> **What is required**:
Express the records, from the start of the records up to and including the line containing "administracióncali@ermo.com.co", as a Markdown table with the columns "No." and "Text". Give each line its own numbered row, leave out blank lines, and omit the pictures.

(Entries drawn from a collection)
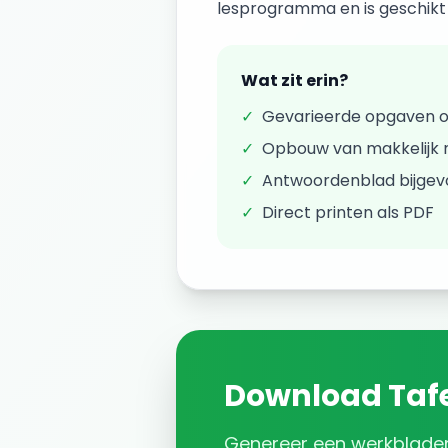
lesprogramma en is geschikt v
Wat zit erin?
✓
Gevarieerde opgaven 
✓
Opbouw van makkelijk n
✓
Antwoordenblad bijge
✓
Direct printen als PDF
Download
Taf
Genereer een
werkblade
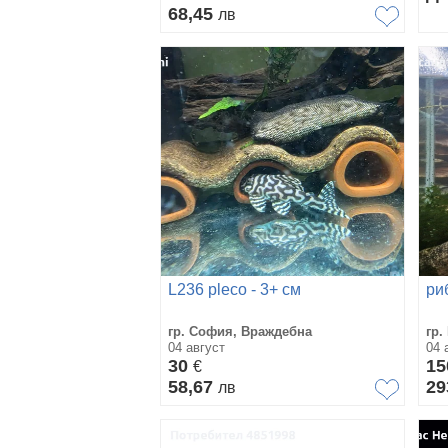
68,45
лв
L236 pleco - 3+ см
ри
гр. София, Враждебна
гр.
04 август
04 
30
1
€
58,67
29
лв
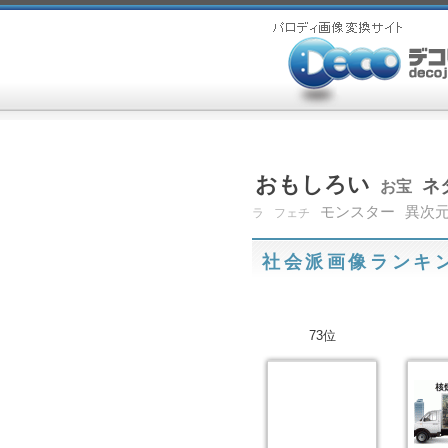
おもしろい
ネ
お宝
モンスター
異次
ラ
フェチ
社会派画像ランキ
73位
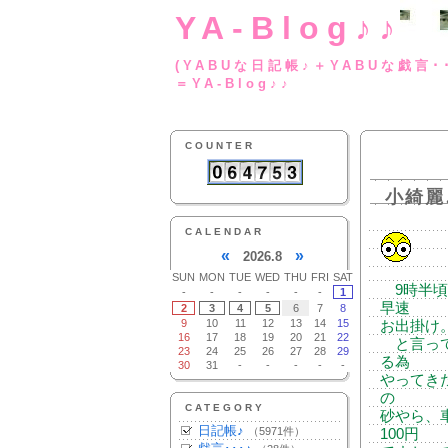
YA-Blog♪♪
(YABUな日記帳♪＋
＝YA-Blog♪♪
COUNTER
小綺麗
CALENDAR
«
»
2026.8
SUN
MON
TUE
WED
THU
FRI
SAT
9時半頃
-
-
-
-
-
-
1
早速
2
3
4
5
6
7
8
9
10
11
12
13
14
15
お出掛け
16
17
18
19
20
21
22
と言って
23
24
25
26
27
28
29
る為
30
31
-
-
-
-
-
やってき
の
CATEGORY
砂やら、
日記帳♪
（5971件）
100円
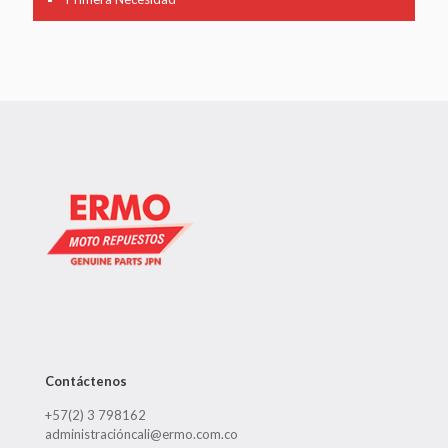
Contáctenos
+57(2) 3 798162
administracióncali@ermo.com.co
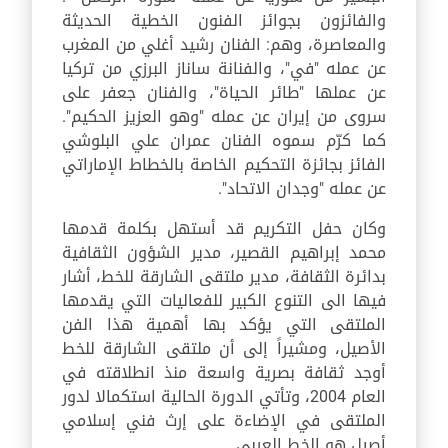
والفائزون بجوائز الفنون الخطية الحديثة
والمعاصرة، وهم: الفنان رشيد أغلي من المغرب
عن عمله "في"، والفنانة ساناز البرزي من تركيا
عن عملها "طائر الحياة"، والفنان جعفر على
سروى من إيران عن عمله "وهو العزيز الحكيم".
كما كرّم سموه الفنان عمران علي البلوشي
الفائز بجائزة التحكيم الخاصة بالخطاط الإماراتي
عن عمله "وجدان الاتحاد".
وكان حفل التكريم قد أستهل بكلمة قدمها
محمد إبراهيم القصير، مدير الشؤون الثقافية
بدائرة الثقافة، مدير ملتقى الشارقة للخط، أشار
فيها الى التنوع الكبير للفعاليات التي يقدمها
الملتقى التي يؤكد بها أهمية هذا الفن
الأصيل، ومشيراً إلى أن ملتقى الشارقة للخط
أوجد ثقافة بصرية واسعة منذ انطلاقته في
العام 2004، وتأتي الدورة الحالية استكمالا لدور
الملتقى في الإضاءة على إرث فني إسلامي
أصيل هو الخط العربي.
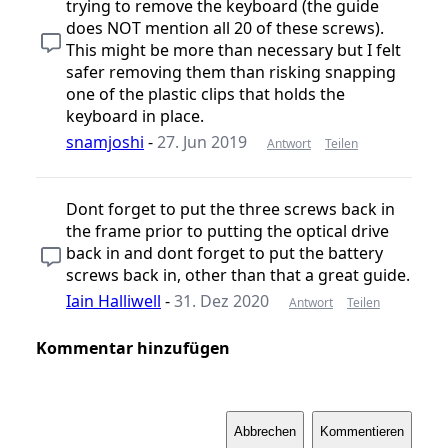
trying to remove the keyboard (the guide
does NOT mention all 20 of these screws).
This might be more than necessary but I felt
safer removing them than risking snapping
one of the plastic clips that holds the
keyboard in place.
snamjoshi
-
27. Jun 2019
Antwort
Teilen
Dont forget to put the three screws back in
the frame prior to putting the optical drive
back in and dont forget to put the battery
screws back in, other than that a great guide.
Iain Halliwell
-
31. Dez 2020
Antwort
Teilen
Kommentar hinzufügen
Abbrechen
Kommentieren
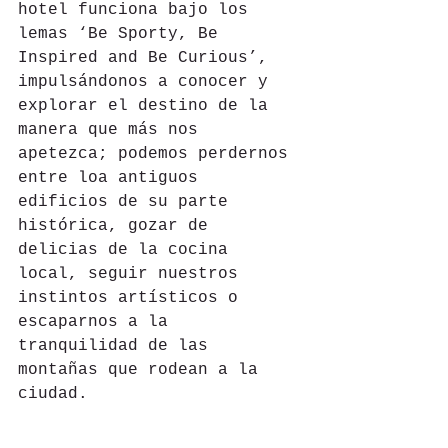
hotel funciona bajo los 
lemas ‘Be Sporty, Be 
Inspired and Be Curious’, 
impulsándonos a conocer y 
explorar el destino de la 
manera que más nos 
apetezca; podemos perdernos 
entre loa antiguos 
edificios de su parte 
histórica, gozar de 
delicias de la cocina 
local, seguir nuestros 
instintos artísticos o 
escaparnos a la 
tranquilidad de las 
montañas que rodean a la 
ciudad.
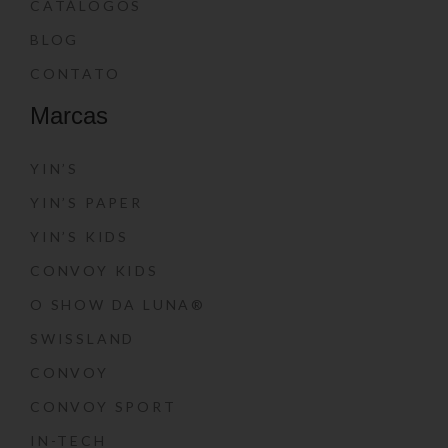
CATÁLOGOS
BLOG
CONTATO
Marcas
YIN’S
YIN’S PAPER
YIN’S KIDS
CONVOY KIDS
O SHOW DA LUNA®
SWISSLAND
CONVOY
CONVOY SPORT
IN-TECH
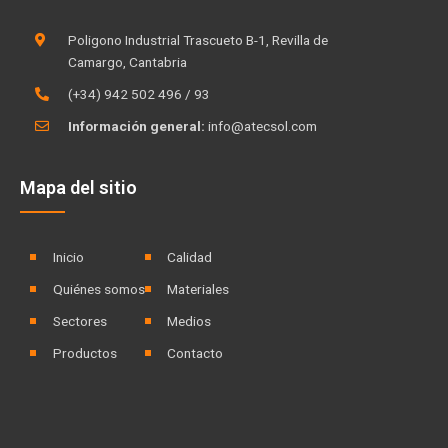
d
b
i
e
Poligono Industrial Trascueto B-1, Revilla de
n
Camargo, Cantabria
(+34) 942 502 496 / 93
Información general:
info@atecsol.com
Mapa del sitio
Inicio
Calidad
Quiénes somos
Materiales
Sectores
Medios
Productos
Contacto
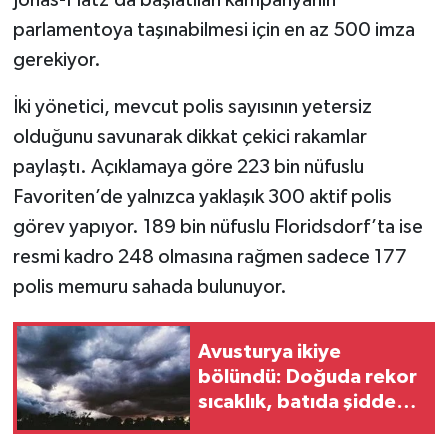
parlamentoya taşınabilmesi için en az 500 imza
gerekiyor.
İki yönetici, mevcut polis sayısının yetersiz
olduğunu savunarak dikkat çekici rakamlar
paylaştı. Açıklamaya göre 223 bin nüfuslu
Favoriten’de yalnızca yaklaşık 300 aktif polis
görev yapıyor. 189 bin nüfuslu Floridsdorf’ta ise
resmi kadro 248 olmasına rağmen sadece 177
polis memuru sahada bulunuyor.
Avusturya ikiye
bölündü: Doğuda rekor
sıcaklık, batıda şiddetli
fırtına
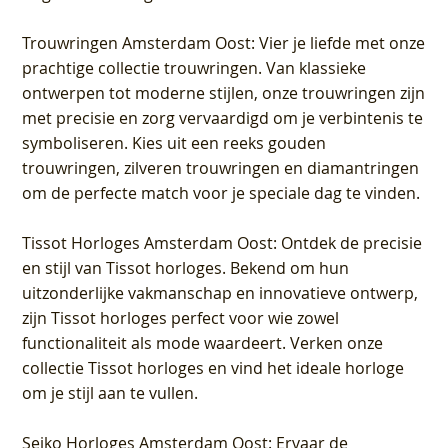
Trouwringen Amsterdam Oost
: Vier je liefde met onze
prachtige collectie trouwringen. Van klassieke
ontwerpen tot moderne stijlen, onze trouwringen zijn
met precisie en zorg vervaardigd om je verbintenis te
symboliseren. Kies uit een reeks gouden
trouwringen, zilveren trouwringen en diamantringen
om de perfecte match voor je speciale dag te vinden.
Tissot Horloges Amsterdam Oost
: Ontdek de precisie
en stijl van Tissot horloges. Bekend om hun
uitzonderlijke vakmanschap en innovatieve ontwerp,
zijn Tissot horloges perfect voor wie zowel
functionaliteit als mode waardeert. Verken onze
collectie Tissot horloges en vind het ideale horloge
om je stijl aan te vullen.
Seiko Horloges Amsterdam Oost
: Ervaar de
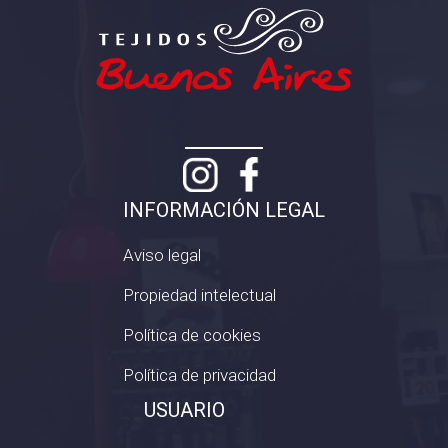
INFORMACIÓN LEGAL
Aviso legal
Propiedad intelectual
Política de cookies
Política de privacidad
USUARIO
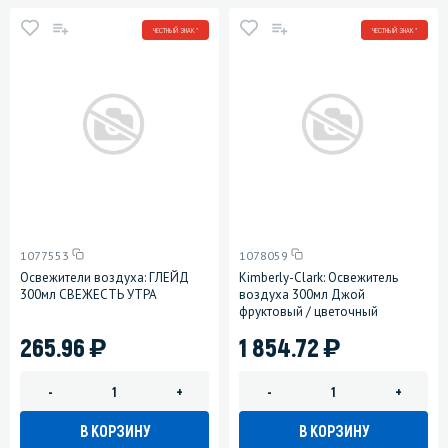
ЧЕСТНЫЙ ЗНАК *
ЧЕСТНЫЙ ЗНАК *
1077553
1078059
Освежители воздуха: ГЛЕЙД
Kimberly-Clark: Освежитель
300мл СВЕЖЕСТЬ УТРА
воздуха 300мл Джой
фруктовый / цветочный
)
)
265.96
1 854.72
-
+
-
+
В КОРЗИНУ
В КОРЗИНУ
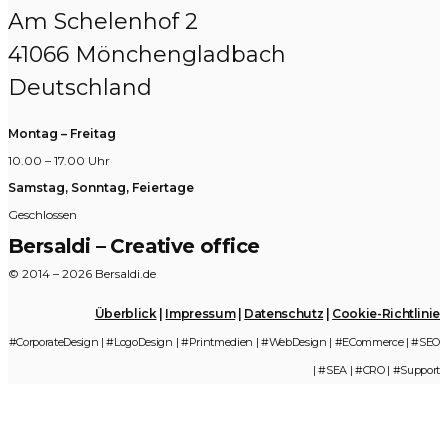
Am Schelenhof 2
41066 Mönchengladbach
Deutschland
Montag – Freitag
10.00 – 17.00 Uhr
Samstag, Sonntag, Feiertage
Geschlossen
Bersaldi – Creative office
© 2014 – 2026 Bersaldi.de
Überblick
|
Impressum
|
Datenschutz
|
Cookie-Richtlinie
#CorporateDesign | #LogoDesign | #Printmedien | #WebDesign | #ECommerce | #SEO
| #SEA | #CRO | #Support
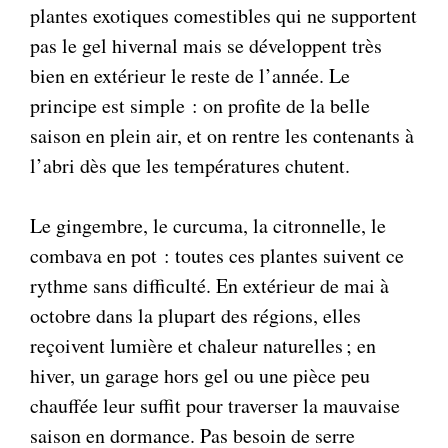
plantes exotiques comestibles qui ne supportent
pas le gel hivernal mais se développent très
bien en extérieur le reste de l’année. Le
principe est simple : on profite de la belle
saison en plein air, et on rentre les contenants à
l’abri dès que les températures chutent.
Le gingembre, le curcuma, la citronnelle, le
combava en pot : toutes ces plantes suivent ce
rythme sans difficulté. En extérieur de mai à
octobre dans la plupart des régions, elles
reçoivent lumière et chaleur naturelles ; en
hiver, un garage hors gel ou une pièce peu
chauffée leur suffit pour traverser la mauvaise
saison en dormance. Pas besoin de serre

> **Answer to the problem**:
| No. | Text |
|---|---|
| 1 | lesprogramma en is geschikt v |
| 2 | Wat zit erin? |
| 3 | ✓ |
| 4 | Gevarieerde opgaven  |
| 5 | ✓ |
| 6 | Opbouw van makkelijk n |
| 7 | ✓ |
| 8 | Antwoordenblad bijge |
| 9 | ✓ |
| 10 | Direct printen als PDF |
| 11 | Download |
| 12 | Taf |
| 13 | Genereer een |
| 14 | werkblade |
| 15 | 68,45 |
| 16 | лв |
| 17 | L236 pleco - 3+ см |
| 18 | ри |
| 19 | гр. София, Враждебна |
| 20 | гр. |
| 21 | 04 август |
| 22 | 04  |
| 23 | 30 |
| 24 | 1 |
| 25 | € |
| 26 | 58,67 |
| 27 | 29 |
| 28 | лв |
| 29 | おもしろい |
| 30 | ネ |
| 31 | お宝 |
| 32 | モンスター |
| 33 | 異次 |
| 34 | ラ |
| 35 | フェチ |
| 36 | 社会派画像ランキ |
| 37 | 73位 |
| 38 | YA-Blog♪♪ |
| 39 | (YABUな日記帳♪＋ |
| 40 | ＝YA-Blog♪♪ |
| 41 | COUNTER |
| 42 | 小綺麗 |
| 43 | CALENDAR |
| 44 | « |
| 45 | » |
| 46 | 2026.8 |
| 47 | SUN |
| 48 | MON |
| 49 | TUE |
| 50 | WED |
| 51 | THU |
| 52 | FRI |
| 53 | SAT |
| 54 | 9時半頃 |
| 55 | - |
| 56 | - |
| 57 | - |
| 58 | - |
| 59 | - |
| 60 | - |
| 61 | 1 |
| 62 | 早速 |
| 63 | 2 |
| 64 | 3 |
| 65 | 4 |
| 66 | 5 |
| 67 | 6 |
| 68 | 7 |
| 69 | 8 |
| 70 | 9 |
| 71 | 10 |
| 72 | 11 |
| 73 | 12 |
| 74 | 13 |
| 75 | 14 |
| 76 | 15 |
| 77 | お出掛け |
| 78 | 16 |
| 79 | 17 |
| 80 | 18 |
| 81 | 19 |
| 82 | 20 |
| 83 | 21 |
| 84 | 22 |
| 85 | と言って |
| 86 | 23 |
| 87 | 24 |
| 88 | 25 |
| 89 | 26 |
| 90 | 27 |
| 91 | 28 |
| 92 | 29 |
| 93 | る為 |
| 94 | 30 |
| 95 | 31 |
| 96 | - |
| 97 | - |
| 98 | - |
| 99 | - |
| 100 | - |
| 101 | やってき |
| 102 | の |
| 103 | CATEGORY |
| 104 | 砂やら、 |
| 105 | 日記帳♪ |
| 106 | （5971件） |
| 107 | 100円 |
| 108 | Contáctenos |
| 109 | +57(2) 3 798162 |
| 110 | administracióncali@ermo.com.co |